> [REQUIRED WORK] Leaving the images behind, copy every line of the records exactly.

Stored items
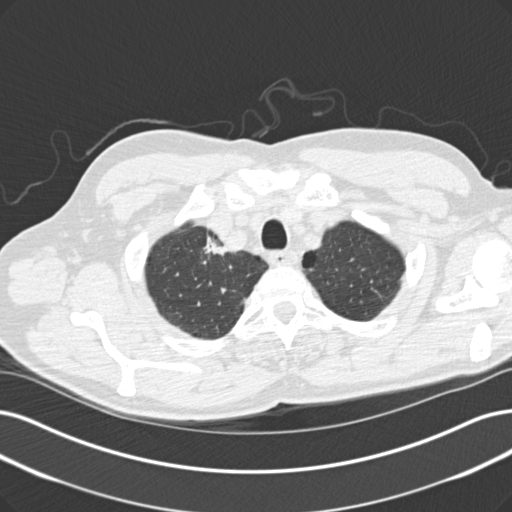
Low-dose screening chest CT, one axial slice. Slice 130 of 152 in the series (ordered by position). Lung window (W 1500 / L -600 HU). 2 mm slice thickness. 512 × 512 image matrix, field of view 365 × 365 mm.
Structures marked on this image (manually delineated by an expert):
- lesion 1 (tumor, upper lobe of right lung): bounding box <204,236,227,256> (left, top, right, bottom; pixels)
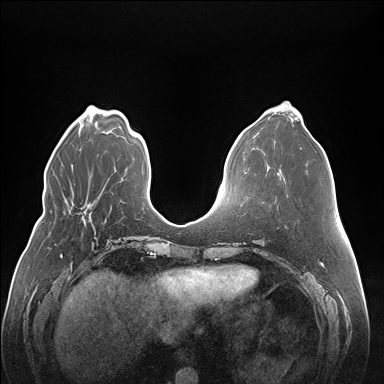
Breast MRI (dynamic contrast-enhanced), one axial slice. Position 54 of 176 along the scan axis. Dynamic contrast-enhanced series, time point 2 of 7 at this slice position (early post-contrast). 1.5 T. TE 1.5 ms, TR 4.1 ms. 1.1 mm slice thickness. 384 × 384 image matrix, field of view 380 × 380 mm. Female patient.
Structures marked on this image (semi-automatic segmentation, software-assisted and operator-edited):
- enhancing-tissue mask used for the functional tumour volume (all voxels passing the contrast-enhancement thresholds inside the analysis volume; usually the tumour): bounding box <88,220,95,233> (left, top, right, bottom; pixels)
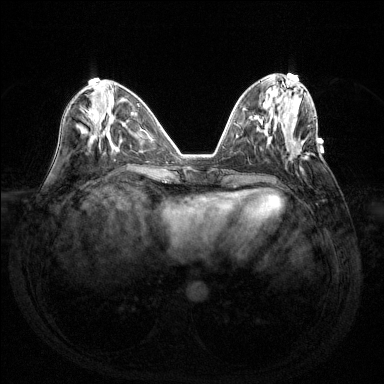
Breast MRI (dynamic contrast-enhanced), one axial slice. Position 52 of 144 along the scan axis. Dynamic contrast-enhanced series, time point 2 of 6 at this slice position (early post-contrast). 1.5 T. TE 1.6 ms, TR 4.6 ms. 1.2 mm slice thickness. 384 × 384 image matrix. Female patient.
Annotated regions visible in this slice (semi-automatically segmented with operator editing):
- enhancing-tissue mask used for the functional tumour volume (all voxels passing the contrast-enhancement thresholds inside the analysis volume; usually the tumour): box from (x=291, y=152) to (x=308, y=159) px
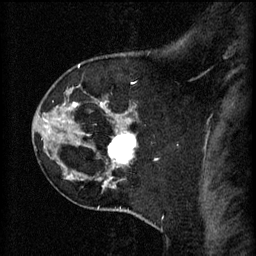
Breast MRI (dynamic contrast-enhanced), one sagittal slice. Position 47 of 60 along the scan axis. 3 images stored at this slice position (order not interpretable as contrast timing). 1.5 T. TE 4.2 ms, TR 11 ms. 2 mm slice thickness. 256 × 256 image matrix, field of view 180 × 180 mm. Female patient, age 45 years.
Outlined on this slice (semi-automatically segmented with operator editing):
- analysis volume of interest (the breast-tissue region the enhancement analysis was run in; not a lesion): box from (x=108, y=128) to (x=137, y=171) px
- tumour enhancement mask (voxels above the 70 % enhancement threshold inside the analysis volume of interest): (x=110, y=132)–(x=137, y=165)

> [EXERCISE RESPONSE]
Low-dose screening chest CT, one axial slice. Slice 130 of 152 in the series (ordered by position). Lung window (W 1500 / L -600 HU). 2 mm slice thickness. 512 × 512 image matrix, field of view 365 × 365 mm.
Structures marked on this image (manually delineated by an expert):
- lesion 1 (tumor, upper lobe of right lung): bounding box <204,236,227,256> (left, top, right, bottom; pixels)
Breast MRI (dynamic contrast-enhanced), one axial slice. Position 54 of 176 along the scan axis. Dynamic contrast-enhanced series, time point 2 of 7 at this slice position (early post-contrast). 1.5 T. TE 1.5 ms, TR 4.1 ms. 1.1 mm slice thickness. 384 × 384 image matrix, field of view 380 × 380 mm. Female patient.
Structures marked on this image (semi-automatic segmentation, software-assisted and operator-edited):
- enhancing-tissue mask used for the functional tumour volume (all voxels passing the contrast-enhancement thresholds inside the analysis volume; usually the tumour): bounding box <88,220,95,233> (left, top, right, bottom; pixels)
Breast MRI (dynamic contrast-enhanced), one axial slice. Position 52 of 144 along the scan axis. Dynamic contrast-enhanced series, time point 2 of 6 at this slice position (early post-contrast). 1.5 T. TE 1.6 ms, TR 4.6 ms. 1.2 mm slice thickness. 384 × 384 image matrix. Female patient.
Annotated regions visible in this slice (semi-automatically segmented with operator editing):
- enhancing-tissue mask used for the functional tumour volume (all voxels passing the contrast-enhancement thresholds inside the analysis volume; usually the tumour): box from (x=291, y=152) to (x=308, y=159) px
Breast MRI (dynamic contrast-enhanced), one sagittal slice. Position 47 of 60 along the scan axis. 3 images stored at this slice position (order not interpretable as contrast timing). 1.5 T. TE 4.2 ms, TR 11 ms. 2 mm slice thickness. 256 × 256 image matrix, field of view 180 × 180 mm. Female patient, age 45 years.
Outlined on this slice (semi-automatically segmented with operator editing):
- analysis volume of interest (the breast-tissue region the enhancement analysis was run in; not a lesion): box from (x=108, y=128) to (x=137, y=171) px
- tumour enhancement mask (voxels above the 70 % enhancement threshold inside the analysis volume of interest): (x=110, y=132)–(x=137, y=165)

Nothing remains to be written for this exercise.